■ Data records
━━━━━━━━━━

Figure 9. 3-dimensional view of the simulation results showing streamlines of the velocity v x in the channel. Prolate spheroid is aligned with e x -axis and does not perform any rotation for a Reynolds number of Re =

━━━━━━━━━━

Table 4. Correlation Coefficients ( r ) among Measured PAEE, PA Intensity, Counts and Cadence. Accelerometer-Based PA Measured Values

━━━━━━━━━━

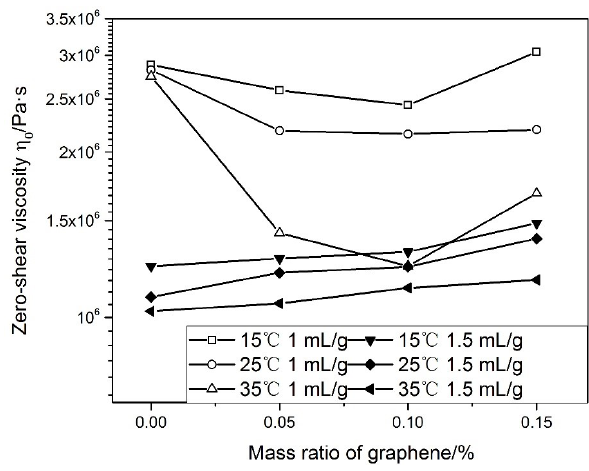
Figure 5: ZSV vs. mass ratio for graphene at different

━━━━━━━━━━

■ Problem to work on
Copy out every line from the records that has the word "Figure".

■ Written response
Figure 9. 3-dimensional view of the simulation results showing streamlines of the velocity v x in the channel. Prolate spheroid is aligned with e x -axis and does not perform any rotation for a Reynolds number of Re =
Figure 5: ZSV vs. mass ratio for graphene at different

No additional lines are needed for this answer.